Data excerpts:
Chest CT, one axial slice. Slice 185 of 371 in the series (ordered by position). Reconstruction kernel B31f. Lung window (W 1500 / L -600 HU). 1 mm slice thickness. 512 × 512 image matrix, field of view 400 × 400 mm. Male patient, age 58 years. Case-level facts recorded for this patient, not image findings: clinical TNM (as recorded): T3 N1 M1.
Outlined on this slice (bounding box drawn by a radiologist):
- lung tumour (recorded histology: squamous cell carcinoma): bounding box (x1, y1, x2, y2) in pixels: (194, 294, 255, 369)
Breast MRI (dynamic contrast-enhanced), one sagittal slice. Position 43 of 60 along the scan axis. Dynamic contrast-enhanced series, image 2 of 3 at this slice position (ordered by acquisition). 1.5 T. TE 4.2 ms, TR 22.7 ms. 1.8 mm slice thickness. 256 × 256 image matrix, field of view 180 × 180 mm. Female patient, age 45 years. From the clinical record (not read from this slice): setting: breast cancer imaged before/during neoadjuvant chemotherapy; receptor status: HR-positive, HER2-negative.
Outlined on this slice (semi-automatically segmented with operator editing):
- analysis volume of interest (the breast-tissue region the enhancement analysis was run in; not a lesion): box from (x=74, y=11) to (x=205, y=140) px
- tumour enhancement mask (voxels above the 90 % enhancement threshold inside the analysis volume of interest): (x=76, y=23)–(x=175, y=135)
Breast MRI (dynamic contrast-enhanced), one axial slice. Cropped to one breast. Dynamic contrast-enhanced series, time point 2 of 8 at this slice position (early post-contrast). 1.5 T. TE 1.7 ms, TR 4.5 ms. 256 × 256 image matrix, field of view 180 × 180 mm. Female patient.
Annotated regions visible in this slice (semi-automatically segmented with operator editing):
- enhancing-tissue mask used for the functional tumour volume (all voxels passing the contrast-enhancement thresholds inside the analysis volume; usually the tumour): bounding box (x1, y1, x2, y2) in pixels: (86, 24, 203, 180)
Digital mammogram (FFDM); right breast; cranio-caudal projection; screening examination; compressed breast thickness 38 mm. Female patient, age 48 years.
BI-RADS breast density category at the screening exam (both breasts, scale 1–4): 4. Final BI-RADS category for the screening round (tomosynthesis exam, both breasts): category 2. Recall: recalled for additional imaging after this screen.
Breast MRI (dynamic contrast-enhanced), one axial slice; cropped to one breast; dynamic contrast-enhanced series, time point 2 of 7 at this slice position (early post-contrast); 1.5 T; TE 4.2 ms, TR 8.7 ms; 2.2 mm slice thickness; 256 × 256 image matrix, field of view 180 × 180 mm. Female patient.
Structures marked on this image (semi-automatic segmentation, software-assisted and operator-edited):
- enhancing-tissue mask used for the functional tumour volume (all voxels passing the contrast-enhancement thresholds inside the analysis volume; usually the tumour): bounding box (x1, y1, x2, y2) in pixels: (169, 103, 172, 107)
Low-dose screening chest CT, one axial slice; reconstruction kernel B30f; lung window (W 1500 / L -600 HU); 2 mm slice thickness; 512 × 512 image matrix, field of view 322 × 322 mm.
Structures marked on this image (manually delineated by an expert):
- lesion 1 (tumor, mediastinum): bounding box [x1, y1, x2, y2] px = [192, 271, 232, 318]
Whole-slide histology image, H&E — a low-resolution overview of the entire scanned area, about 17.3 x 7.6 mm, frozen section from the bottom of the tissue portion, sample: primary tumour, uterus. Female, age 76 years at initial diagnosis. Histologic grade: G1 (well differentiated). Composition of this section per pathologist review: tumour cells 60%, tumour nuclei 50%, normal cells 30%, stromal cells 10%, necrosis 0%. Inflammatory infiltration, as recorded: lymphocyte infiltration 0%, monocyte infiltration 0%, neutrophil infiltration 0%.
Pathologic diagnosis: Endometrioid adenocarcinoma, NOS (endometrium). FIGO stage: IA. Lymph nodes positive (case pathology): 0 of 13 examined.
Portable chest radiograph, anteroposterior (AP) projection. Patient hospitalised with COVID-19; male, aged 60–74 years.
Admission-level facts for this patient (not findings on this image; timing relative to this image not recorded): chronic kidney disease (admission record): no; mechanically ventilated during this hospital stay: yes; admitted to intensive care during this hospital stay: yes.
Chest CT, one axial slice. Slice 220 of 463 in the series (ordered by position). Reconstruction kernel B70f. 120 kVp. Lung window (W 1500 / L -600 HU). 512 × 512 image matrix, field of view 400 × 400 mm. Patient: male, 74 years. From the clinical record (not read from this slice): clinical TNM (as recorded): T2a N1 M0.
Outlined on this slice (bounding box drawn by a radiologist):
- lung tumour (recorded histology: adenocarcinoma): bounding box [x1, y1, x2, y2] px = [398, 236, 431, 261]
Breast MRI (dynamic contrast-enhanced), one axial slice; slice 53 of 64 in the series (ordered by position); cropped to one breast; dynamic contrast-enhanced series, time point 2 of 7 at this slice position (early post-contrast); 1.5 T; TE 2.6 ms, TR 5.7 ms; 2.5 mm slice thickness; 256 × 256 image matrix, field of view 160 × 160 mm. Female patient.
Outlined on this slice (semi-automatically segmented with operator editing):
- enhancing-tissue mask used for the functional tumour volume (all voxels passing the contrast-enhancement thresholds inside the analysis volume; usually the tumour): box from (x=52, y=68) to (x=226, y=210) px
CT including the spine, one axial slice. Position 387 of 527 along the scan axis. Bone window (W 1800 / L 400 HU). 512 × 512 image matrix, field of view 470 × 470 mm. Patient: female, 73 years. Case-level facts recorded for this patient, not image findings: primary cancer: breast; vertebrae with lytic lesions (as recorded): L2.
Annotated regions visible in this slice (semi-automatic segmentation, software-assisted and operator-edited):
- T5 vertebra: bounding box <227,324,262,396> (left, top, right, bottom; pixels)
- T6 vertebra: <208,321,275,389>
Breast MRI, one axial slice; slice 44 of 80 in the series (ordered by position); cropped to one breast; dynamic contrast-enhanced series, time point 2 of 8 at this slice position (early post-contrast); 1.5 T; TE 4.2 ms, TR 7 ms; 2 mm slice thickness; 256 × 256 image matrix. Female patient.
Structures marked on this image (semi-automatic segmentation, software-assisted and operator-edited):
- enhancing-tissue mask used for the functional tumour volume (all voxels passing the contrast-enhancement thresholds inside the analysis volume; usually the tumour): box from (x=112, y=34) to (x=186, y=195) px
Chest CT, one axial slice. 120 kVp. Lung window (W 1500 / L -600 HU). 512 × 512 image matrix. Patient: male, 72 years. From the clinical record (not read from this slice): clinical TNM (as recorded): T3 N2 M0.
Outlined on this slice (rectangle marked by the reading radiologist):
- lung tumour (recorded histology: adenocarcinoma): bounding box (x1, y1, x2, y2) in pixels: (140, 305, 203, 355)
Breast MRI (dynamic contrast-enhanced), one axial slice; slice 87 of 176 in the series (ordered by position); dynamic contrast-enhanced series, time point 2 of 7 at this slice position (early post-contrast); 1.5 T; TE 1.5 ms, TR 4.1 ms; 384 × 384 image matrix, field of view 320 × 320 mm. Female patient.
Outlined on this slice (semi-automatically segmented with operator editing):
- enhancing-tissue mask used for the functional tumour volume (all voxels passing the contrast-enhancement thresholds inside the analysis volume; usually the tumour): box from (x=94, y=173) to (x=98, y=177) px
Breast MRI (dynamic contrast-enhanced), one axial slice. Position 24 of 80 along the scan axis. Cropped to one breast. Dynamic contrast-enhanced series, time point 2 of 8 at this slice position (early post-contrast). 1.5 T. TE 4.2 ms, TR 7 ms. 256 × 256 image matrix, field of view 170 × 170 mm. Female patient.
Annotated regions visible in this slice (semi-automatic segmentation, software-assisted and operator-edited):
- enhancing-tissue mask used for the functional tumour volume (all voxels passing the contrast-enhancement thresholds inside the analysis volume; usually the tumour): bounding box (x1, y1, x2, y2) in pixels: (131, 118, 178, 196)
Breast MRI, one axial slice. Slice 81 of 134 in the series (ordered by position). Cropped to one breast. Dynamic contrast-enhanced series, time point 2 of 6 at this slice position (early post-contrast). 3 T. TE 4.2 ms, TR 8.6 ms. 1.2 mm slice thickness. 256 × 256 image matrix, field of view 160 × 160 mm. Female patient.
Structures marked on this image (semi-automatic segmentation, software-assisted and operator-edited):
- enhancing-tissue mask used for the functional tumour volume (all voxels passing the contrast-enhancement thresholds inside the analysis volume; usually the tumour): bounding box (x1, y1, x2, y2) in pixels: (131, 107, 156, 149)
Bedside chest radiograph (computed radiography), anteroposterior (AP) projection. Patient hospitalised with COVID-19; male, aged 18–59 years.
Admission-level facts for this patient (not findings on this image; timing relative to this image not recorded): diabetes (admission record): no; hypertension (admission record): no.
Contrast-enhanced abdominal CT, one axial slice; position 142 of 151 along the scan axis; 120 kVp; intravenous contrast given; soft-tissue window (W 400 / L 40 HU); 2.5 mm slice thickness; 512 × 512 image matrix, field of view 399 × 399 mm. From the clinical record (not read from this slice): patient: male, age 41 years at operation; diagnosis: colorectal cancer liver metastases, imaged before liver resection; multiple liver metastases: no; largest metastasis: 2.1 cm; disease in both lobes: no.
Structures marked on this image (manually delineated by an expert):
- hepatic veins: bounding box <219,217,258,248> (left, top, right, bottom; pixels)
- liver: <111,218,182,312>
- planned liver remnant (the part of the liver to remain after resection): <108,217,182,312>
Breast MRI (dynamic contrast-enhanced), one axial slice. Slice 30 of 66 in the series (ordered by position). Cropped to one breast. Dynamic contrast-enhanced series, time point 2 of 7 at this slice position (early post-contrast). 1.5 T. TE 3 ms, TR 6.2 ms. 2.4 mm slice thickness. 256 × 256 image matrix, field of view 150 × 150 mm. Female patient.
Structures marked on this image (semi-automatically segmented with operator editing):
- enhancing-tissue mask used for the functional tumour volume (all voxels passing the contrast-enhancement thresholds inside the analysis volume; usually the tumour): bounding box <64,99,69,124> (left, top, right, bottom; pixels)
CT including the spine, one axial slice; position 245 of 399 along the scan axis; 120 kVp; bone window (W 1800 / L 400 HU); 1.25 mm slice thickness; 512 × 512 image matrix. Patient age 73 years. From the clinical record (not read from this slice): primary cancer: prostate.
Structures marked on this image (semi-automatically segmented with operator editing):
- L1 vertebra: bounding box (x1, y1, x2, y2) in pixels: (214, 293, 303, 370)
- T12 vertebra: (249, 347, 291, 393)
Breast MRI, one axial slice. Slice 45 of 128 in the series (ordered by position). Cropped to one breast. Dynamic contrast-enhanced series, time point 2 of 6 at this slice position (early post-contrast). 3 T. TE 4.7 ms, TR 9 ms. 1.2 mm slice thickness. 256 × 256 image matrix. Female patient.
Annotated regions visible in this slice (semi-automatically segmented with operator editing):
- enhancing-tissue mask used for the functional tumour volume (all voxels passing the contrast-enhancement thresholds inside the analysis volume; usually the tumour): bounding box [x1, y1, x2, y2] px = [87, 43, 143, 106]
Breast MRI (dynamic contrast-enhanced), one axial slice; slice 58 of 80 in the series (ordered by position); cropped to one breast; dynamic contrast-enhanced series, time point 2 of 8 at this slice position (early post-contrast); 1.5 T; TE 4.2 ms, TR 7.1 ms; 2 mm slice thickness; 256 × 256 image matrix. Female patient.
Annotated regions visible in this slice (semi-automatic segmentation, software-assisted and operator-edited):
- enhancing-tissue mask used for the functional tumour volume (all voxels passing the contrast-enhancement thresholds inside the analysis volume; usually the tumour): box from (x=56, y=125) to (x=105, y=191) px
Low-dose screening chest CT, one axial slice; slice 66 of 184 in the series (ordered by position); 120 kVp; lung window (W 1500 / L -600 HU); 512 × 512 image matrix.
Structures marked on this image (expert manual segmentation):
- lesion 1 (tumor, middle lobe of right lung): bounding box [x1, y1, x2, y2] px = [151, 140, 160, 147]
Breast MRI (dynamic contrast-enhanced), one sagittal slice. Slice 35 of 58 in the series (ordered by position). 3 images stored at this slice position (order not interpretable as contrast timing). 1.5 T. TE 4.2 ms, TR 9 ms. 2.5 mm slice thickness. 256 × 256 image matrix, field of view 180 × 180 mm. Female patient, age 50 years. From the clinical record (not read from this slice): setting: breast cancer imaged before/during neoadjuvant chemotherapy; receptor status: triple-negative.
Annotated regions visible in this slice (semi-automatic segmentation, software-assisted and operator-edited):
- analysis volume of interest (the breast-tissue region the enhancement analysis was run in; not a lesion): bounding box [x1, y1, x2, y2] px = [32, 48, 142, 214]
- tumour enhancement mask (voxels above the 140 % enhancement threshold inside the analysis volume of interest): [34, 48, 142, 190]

*Activity*
Pull every line that holds the string "radiograph" out of the records.

*Task answer*
Portable chest radiograph, anteroposterior (AP) projection. Patient hospitalised with COVID-19; male, aged 60–74 years.
Bedside chest radiograph (computed radiography), anteroposterior (AP) projection. Patient hospitalised with COVID-19; male, aged 18–59 years.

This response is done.